- [WORK TO COMPLETE]
When you spot the word "lines" in a line of the data below, copy that line.
/---
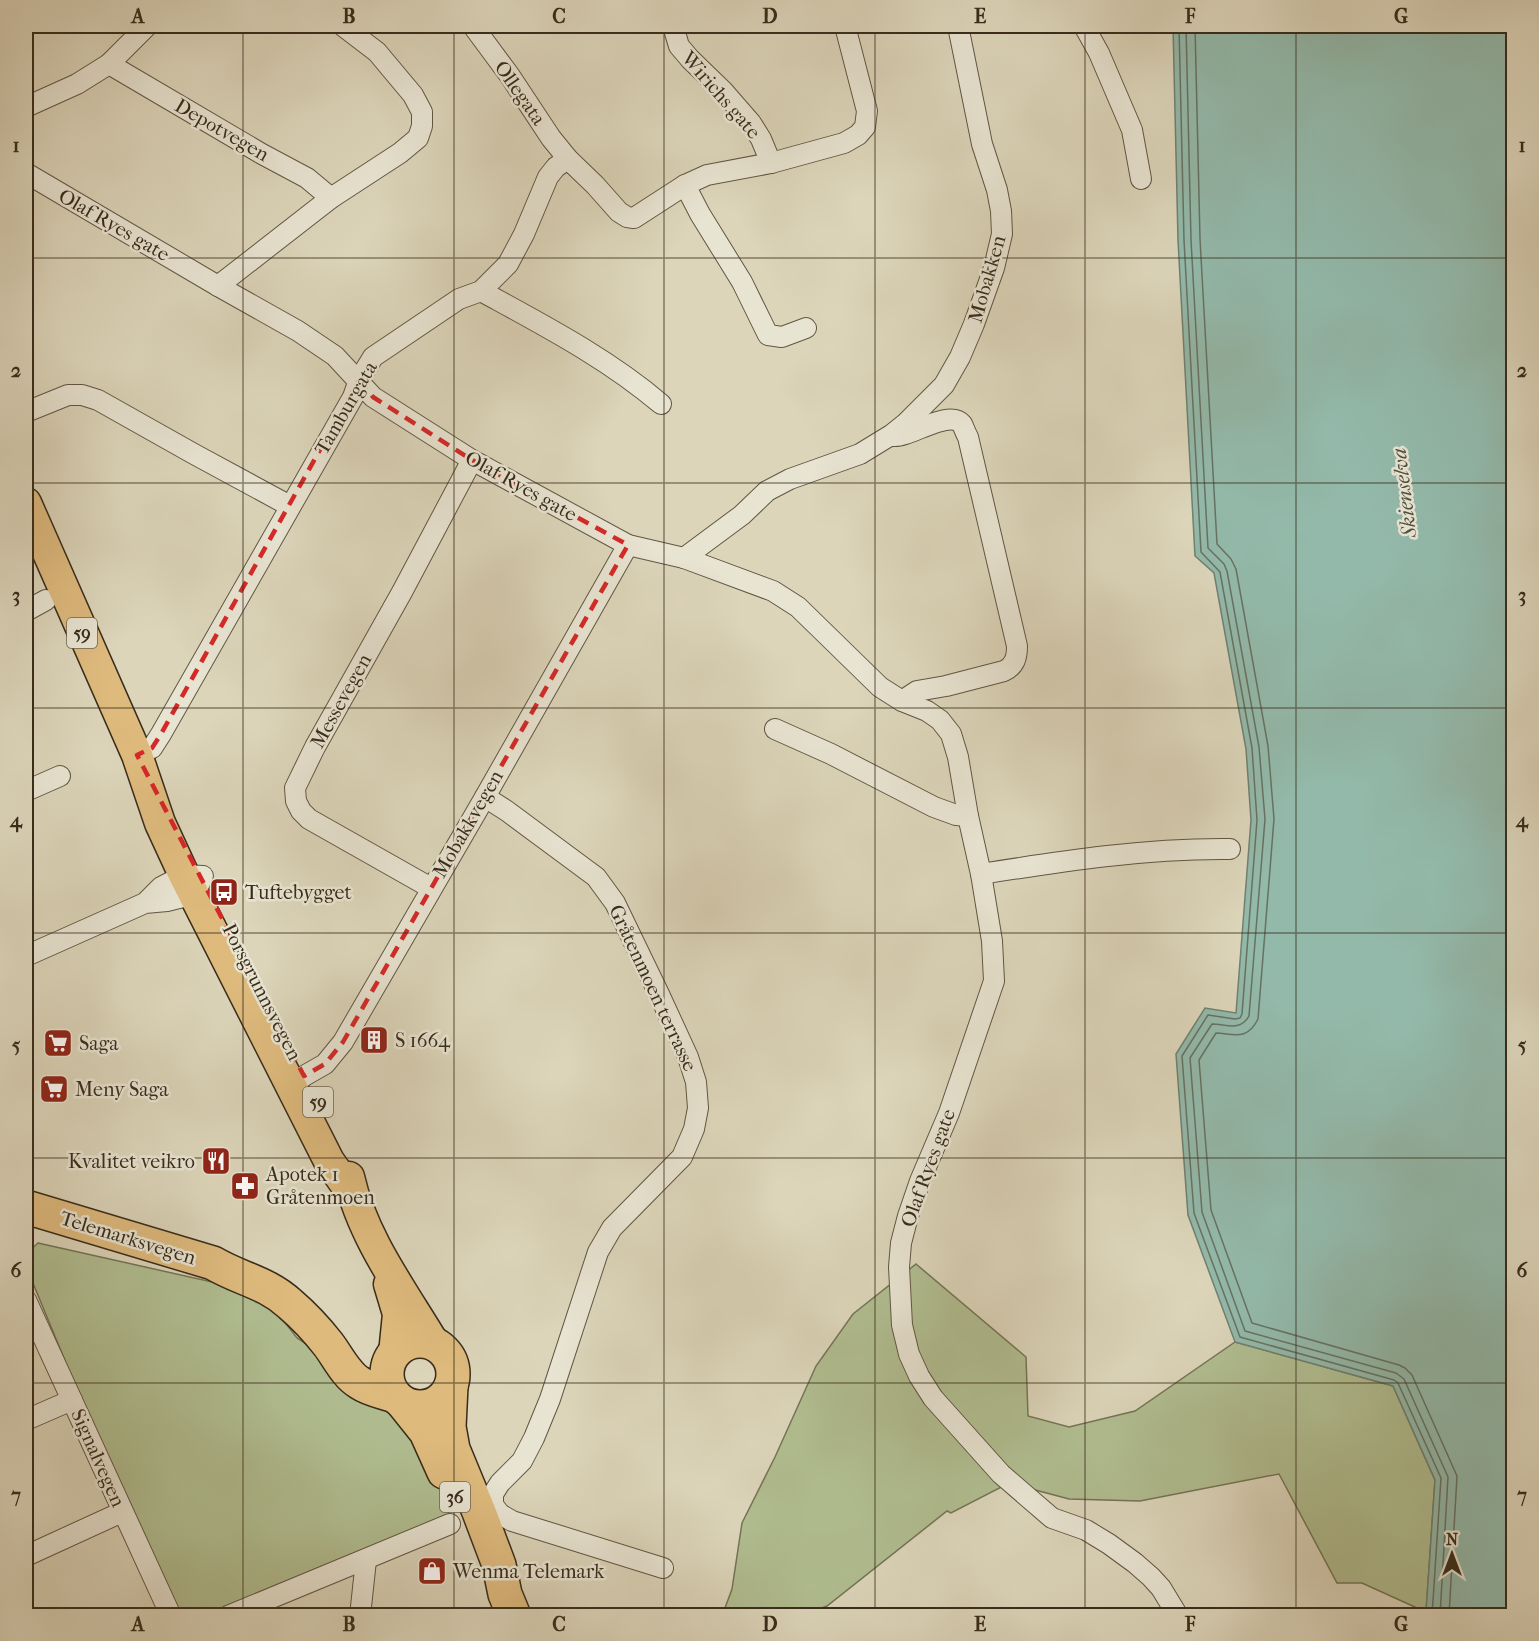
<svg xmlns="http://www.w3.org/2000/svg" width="1539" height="1641" viewBox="0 0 1539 1641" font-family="'IM FELL French Canon',serif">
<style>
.green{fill:#b0bd90;stroke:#747456;stroke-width:1.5}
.water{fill:#93b9aa;stroke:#6f8171;stroke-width:1.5}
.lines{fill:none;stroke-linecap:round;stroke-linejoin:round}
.shore{stroke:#667262;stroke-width:1.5}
.street-casing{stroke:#615643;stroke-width:22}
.primary-casing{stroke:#382c1b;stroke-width:33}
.highway-casing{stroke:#382c1b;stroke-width:36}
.street{stroke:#e8e4d2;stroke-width:20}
.primary{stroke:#deba7d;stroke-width:30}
.highway{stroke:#deba7d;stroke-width:33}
.marked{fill:none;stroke:#d62828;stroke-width:4.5;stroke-dasharray:12 8;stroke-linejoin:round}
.grid{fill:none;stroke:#382c1b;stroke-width:1.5;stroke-opacity:0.55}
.labels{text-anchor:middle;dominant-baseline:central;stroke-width:5;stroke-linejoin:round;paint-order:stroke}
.shield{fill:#e8e4d2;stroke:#6d6352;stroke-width:1.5}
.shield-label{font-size:18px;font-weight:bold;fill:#382c1b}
.street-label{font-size:20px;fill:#382c1b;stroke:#e8e4d2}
.poi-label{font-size:20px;fill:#382c1b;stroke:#e8e4d2;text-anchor:start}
.water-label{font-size:21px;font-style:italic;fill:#4f4f3f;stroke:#e8e4d2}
.neatline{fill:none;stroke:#382c1b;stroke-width:2}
.grid-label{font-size:20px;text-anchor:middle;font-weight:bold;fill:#382c1b}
</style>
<rect width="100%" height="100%" fill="#dcd5ba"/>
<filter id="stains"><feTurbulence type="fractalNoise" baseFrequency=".00333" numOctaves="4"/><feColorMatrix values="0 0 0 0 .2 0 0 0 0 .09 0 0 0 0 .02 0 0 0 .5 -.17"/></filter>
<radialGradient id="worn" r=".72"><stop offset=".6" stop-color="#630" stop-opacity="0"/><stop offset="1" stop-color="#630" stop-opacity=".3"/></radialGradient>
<!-- green -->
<g class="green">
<polygon points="38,1243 248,1290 272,1306 297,1338 320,1353 383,1406 414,1428 446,1492 450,1524 226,1615 171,1615 122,1512 70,1373 26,1266 26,1254"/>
<polygon points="916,1264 1026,1357 1028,1416 1069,1427 1135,1411 1235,1342 1393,1386 1435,1480 1426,1612 1362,1583 1337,1583 1279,1474 1140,1501 1069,1499 1009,1483 951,1513 947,1511 827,1606 802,1615 722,1616 732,1589 742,1523 775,1457 816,1366 853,1314"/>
</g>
<!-- water -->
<polygon class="water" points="1173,26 1513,26 1513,1615 1428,1615 1426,1612 1435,1480 1393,1386 1235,1342 1188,1215 1176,1054 1205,1008 1236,1013 1251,820 1246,749 1214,573 1195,556 1178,240"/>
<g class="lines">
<!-- shore -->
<g class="shore">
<polyline points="1179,26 1184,240 1201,552 1220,572 1252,748 1257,820 1242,1014 1240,1018 1235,1019 1208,1015 1182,1056 1194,1213 1240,1337 1394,1380 1398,1383 1441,1478 1432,1616"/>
<path d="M1186,26l5,214 17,308 16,16 3,7 32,176 6,72 -16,197c-9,16 -23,8 -37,8l-22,34 12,154 43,119 151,42 8,6 44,98 -8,139"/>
<path d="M1195,26l5,213 17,305 14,15 5,10 32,177 6,73 -16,200c-11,22 -23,15 -42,14l-17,27 12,150 41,113 147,42 6,3 7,7 45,101 -8,140"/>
</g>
<!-- street casing -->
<g class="street-casing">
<g id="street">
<polyline points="473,26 510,76 551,138 568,159 595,185 619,212 627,217 634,218 685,185 707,175 771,163 844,143 858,135 865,127 867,111 845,26"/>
<polyline points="673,26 679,46 690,59 724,92 751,123 761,139 771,163"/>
<polyline points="1084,26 1099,53 1132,130 1141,179"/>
<polyline points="109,64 262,154 307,178 331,198"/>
<polyline points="26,107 77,84 109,64 147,26"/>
<polyline points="26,173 218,286 298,331 335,356 373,397 472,460 628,545 684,558 773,591 798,607 880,687 902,701 927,711 940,720 951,734 958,757 968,816 981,874 992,941 994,981 949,1113 920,1181 908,1216 901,1243 899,1267 902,1325 909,1354 919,1376 933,1398 1001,1474 1052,1518 1086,1530 1109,1544 1135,1563 1151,1577 1161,1588 1178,1616"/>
<polyline points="685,185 700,214 742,282 768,335 782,337 806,328"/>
<polyline points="218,286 331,198 400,153 418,138 422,126 422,112 413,95 377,52 343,26"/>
<path d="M481,291c62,34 126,67 180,113"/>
<polyline points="26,412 68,395 82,395 98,400 194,454 290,506"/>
<path d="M894,436c16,1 55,-27 68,-12 2,4 4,10 6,13l49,209c0,11 -2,20 -13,25l-58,15 -29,5 -15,10"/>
<polyline points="684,558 742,515 767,491 790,479 860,454 891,435 906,423 944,385 960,357 974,324 994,268 1002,234 1001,211 997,190 982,144 958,26"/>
<polyline points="26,611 46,600"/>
<polyline points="775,729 831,754 934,807 956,815 968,816"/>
<polyline points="137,755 152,748 161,734 353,397 359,380 373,357 459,299 481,291 508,264 524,234 548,177 556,167 568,159"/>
<polyline points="26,791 60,776"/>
<polyline points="485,797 507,811 596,877 615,903 659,994 688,1057 696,1082 698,1108 694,1129 682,1157 612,1228 598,1252 550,1399 534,1438 522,1461 500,1483 493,1494 493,1505 500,1514 512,1521 663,1568"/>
<path d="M981,874c82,-13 166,-26 249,-25"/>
<polyline points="431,888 309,819 301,811 296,801 295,788 315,747 402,592 472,460"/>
<polyline points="26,956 145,903 167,901 195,894 203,876 184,875 161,887 145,903"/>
<polyline points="291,1087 304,1076 325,1064 343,1042 485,797 628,545"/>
<polyline points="26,1300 171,1616"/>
<polyline points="26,1420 72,1400"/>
<polyline points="26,1556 122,1512"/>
<polyline points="228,1616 450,1524"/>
<polyline points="360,1616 366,1560"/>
</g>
</g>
<!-- primary casing -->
<g class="primary-casing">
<g id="primary">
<polyline points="26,503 137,755 160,823 184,875 329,1161 353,1195"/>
<path d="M349,1177c13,60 55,116 86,168"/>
<polyline points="389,1284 398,1314 394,1354"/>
</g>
</g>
<!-- highway casing -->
<g class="highway-casing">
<g id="highway">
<path d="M26,1207l187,56c27,16 53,19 77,41 14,12 27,26 38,40 10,13 18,31 32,39 10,7 24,9 35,13"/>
<circle cx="420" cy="1374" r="33"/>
<polyline points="451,1386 449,1427 453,1449 479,1512 499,1565 505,1594 514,1616"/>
<polyline points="402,1402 426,1432 444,1472"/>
</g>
</g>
<!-- street -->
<use href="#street" class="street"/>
<!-- primary -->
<use href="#primary" class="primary"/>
<!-- highway -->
<use href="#highway" class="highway"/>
</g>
<!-- marked area -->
<path class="marked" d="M359,380l14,17 99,63 156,85 -285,497 -18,22 -21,12 -167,-321 15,-7 9,-14z"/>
<!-- grid -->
<path class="grid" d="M243,26v1590M454,26v1590M664,26v1590M875,26v1590M1085,26v1590M1296,26v1590M26,258h1488M26,483h1488M26,708h1488M26,933h1488M26,1158h1488M26,1383h1488"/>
<!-- icons -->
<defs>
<g id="bus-square" transform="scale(1.5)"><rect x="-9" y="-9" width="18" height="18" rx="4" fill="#8f2418" stroke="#e8e4d2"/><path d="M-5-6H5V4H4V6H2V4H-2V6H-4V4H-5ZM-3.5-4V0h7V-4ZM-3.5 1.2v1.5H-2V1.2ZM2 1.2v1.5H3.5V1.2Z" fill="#fff"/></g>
<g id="building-square" transform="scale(1.5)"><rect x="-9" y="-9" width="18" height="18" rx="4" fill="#8f2418" stroke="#e8e4d2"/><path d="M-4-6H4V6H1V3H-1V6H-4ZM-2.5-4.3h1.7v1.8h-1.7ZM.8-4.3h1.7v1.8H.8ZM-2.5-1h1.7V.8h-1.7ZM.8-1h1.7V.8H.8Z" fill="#fff"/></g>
<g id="supermarket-square" transform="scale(1.5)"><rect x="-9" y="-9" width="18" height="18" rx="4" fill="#8f2418" stroke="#e8e4d2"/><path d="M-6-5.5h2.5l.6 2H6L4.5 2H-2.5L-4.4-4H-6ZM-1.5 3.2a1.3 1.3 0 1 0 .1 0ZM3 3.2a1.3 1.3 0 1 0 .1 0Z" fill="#fff"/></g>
<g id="restaurant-square" transform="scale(1.5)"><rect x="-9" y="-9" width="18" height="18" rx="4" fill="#8f2418" stroke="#e8e4d2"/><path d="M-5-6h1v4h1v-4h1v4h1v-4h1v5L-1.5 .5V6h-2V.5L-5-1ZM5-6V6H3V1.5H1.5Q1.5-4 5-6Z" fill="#fff"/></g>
<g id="pharmacy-square" transform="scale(1.5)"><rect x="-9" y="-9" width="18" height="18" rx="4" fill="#8f2418" stroke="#e8e4d2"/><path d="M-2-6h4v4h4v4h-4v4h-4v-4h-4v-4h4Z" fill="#fff"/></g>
<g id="shop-square" transform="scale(1.5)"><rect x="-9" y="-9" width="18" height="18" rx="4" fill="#8f2418" stroke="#e8e4d2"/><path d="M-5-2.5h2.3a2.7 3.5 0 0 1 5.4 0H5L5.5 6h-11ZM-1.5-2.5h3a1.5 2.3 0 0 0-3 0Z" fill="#fff"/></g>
</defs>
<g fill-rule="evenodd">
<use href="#bus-square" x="224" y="892"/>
<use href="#building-square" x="374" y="1040"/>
<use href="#supermarket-square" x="58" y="1043"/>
<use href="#supermarket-square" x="54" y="1089"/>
<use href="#restaurant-square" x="216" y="1161"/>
<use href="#pharmacy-square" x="245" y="1186"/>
<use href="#shop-square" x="432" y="1571"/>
</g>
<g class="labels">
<!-- shield labels -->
<g class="shield">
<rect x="67" y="618" width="30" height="30" rx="4.5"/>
<rect x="303" y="1087" width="30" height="30" rx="4.5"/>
<rect x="440" y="1482" width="30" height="30" rx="4.5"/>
</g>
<g class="shield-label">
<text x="82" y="633">59</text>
<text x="318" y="1102">59</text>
<text x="455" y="1497">36</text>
</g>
<!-- street labels -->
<g class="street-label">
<text transform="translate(520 93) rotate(55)">Ollegata</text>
<text transform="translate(721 95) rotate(49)">Wirichs gate</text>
<text transform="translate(222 130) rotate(30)">Depotvegen</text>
<text transform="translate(114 225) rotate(30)">Olaf Ryes gate</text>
<text transform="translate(987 279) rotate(-74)">Mobakken</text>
<text transform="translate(346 408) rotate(-60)">Tamburgata</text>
<text transform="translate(521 486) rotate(29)">Olaf Ryes gate</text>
<text transform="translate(341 701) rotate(-61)">Messevegen</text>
<text transform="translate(468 824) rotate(-60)">Mobakkvegen</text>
<text transform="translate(653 988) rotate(65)">Gråtenmoen terrasse</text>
<text transform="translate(262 992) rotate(63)">Porsgrunnsvegen</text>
<text transform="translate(928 1168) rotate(-70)">Olaf Ryes gate</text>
<text transform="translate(128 1238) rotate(17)">Telemarksvegen</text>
<text transform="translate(98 1458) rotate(66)">Signalvegen</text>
</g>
<!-- poi labels -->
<g class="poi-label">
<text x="245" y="892">Tuftebygget</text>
<text x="395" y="1040">S 1664</text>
<text x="79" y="1043">Saga</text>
<text x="75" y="1089">Meny Saga</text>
<text x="195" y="1161" text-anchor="end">Kvalitet veikro</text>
<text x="266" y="1174">Apotek 1<tspan x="266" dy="23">Gråtenmoen</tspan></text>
<text x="453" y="1571">Wenma Telemark</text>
</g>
<!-- water labels -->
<g class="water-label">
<text transform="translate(1404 493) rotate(-97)">Skienselva</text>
</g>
</g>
<!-- margin -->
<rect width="1539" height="1641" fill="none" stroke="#dcd5ba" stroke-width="66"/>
<!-- north arrow -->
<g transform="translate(1452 1554)" stroke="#e8e4d2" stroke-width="4.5" paint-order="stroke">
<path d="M0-4.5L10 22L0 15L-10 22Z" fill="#382c1b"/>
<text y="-9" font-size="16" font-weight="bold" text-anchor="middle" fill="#382c1b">N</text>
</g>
<rect x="33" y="33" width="1473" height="1575" class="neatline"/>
<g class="grid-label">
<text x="138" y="23">A</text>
<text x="349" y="23">B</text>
<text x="559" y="23">C</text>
<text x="770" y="23">D</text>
<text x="980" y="23">E</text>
<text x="1190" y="23">F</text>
<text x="1401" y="23">G</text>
<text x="16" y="152">1</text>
<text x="1522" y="152">1</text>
<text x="16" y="377">2</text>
<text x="1522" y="377">2</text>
<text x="16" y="602">3</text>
<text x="1522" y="602">3</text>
<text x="16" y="827">4</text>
<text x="1522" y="827">4</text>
<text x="16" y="1052">5</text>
<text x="1522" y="1052">5</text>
<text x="16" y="1277">6</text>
<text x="1522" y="1277">6</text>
<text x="16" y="1502">7</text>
<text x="1522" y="1502">7</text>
<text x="138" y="1631">A</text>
<text x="349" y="1631">B</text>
<text x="559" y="1631">C</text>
<text x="770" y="1631">D</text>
<text x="980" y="1631">E</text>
<text x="1190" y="1631">F</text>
<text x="1401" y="1631">G</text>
</g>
<rect width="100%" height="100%" filter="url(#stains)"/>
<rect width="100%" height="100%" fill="url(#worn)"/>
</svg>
\---
- [RESULT OF THE TASK]
.lines{fill:none;stroke-linecap:round;stroke-linejoin:round}
<g class="lines">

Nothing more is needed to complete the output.